══ Excerpt ══

With that idea in mind, a few things revealed themselves during the process of implementing PernixData FVP. Early on, it was all about implementing and understanding the solution. However, once the real world workloads began accelerating, there was intrigue on the analytics that FVP was providing. What was generating the I/O that was being accelerated? What processes were associated with the other traffic not being accelerated, and why? What applications were behind the changing I/O sizes? And what was causing the peculiar I/O patterns that were showing up? Some of these were questions raised at an earlier time (see: Hunting down unnecessary I/O before you buy that next storage solution ). The trouble was, the tools I had to discover the pattern of data I/O were limited.

Why is this so important? In the spirit of reminding ourselves that no resource is an island, here is an example of a production code compile run, as looking from the perspective of the guest CPU. The first screen capture is the code with adequate storage I/O to support the application’s needs. A full build and is running nearly perfect CPU utilization of all 8 of it’s vCPUs. (screen shots taken from my earlier post; Vroom! Scaling up Virtual Machines in vSphere to meet performance requirements-Part 2)

Below is that very same code compile, under stressed backend storage. It took 46% longer to complete, and as you can see, changes the CPU utilization of the build run.

The primary goal for this environment was to accelerate the storage. However, it would have been a bit presumptuous to conclude that all existing storage traffic is good, useful I/O. There is a significant amount of traffic originating from outside of IT, and the I/O generated needed to be understood better. With the traffic passing more freely thanks to FVP acceleration, patterns that previously could not expose themselves should be more visible. This was the basis for the first discovery

A little “CSI” work on the IOPS
Many continuous build systems use some variation of a polling mechanism to understand when there is new checked in code that needs to be compiled. This should be a very light weight process. However, once storage performance was allowed to breath better, the following patterns started showing up on all of the build VMs.

═══

Aim> Retype the passage of the storage acceleration excerpt from "With that idea" to "I/O were limited.".

══ Source data ══

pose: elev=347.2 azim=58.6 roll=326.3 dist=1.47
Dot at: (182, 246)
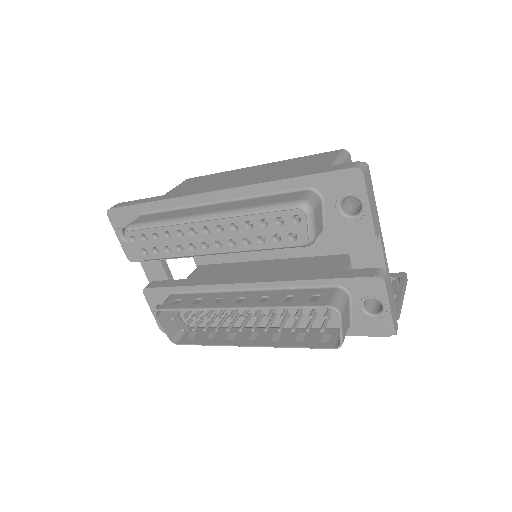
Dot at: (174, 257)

═══

Exercise answer>
With that idea in mind, a few things revealed themselves during the process of implementing PernixData FVP. Early on, it was all about implementing and understanding the solution. However, once the real world workloads began accelerating, there was intrigue on the analytics that FVP was providing. What was generating the I/O that was being accelerated? What processes were associated with the other traffic not being accelerated, and why? What applications were behind the changing I/O sizes? And what was causing the peculiar I/O patterns that were showing up? Some of these were questions raised at an earlier time (see: Hunting down unnecessary I/O before you buy that next storage solution ). The trouble was, the tools I had to discover the pattern of data I/O were limited.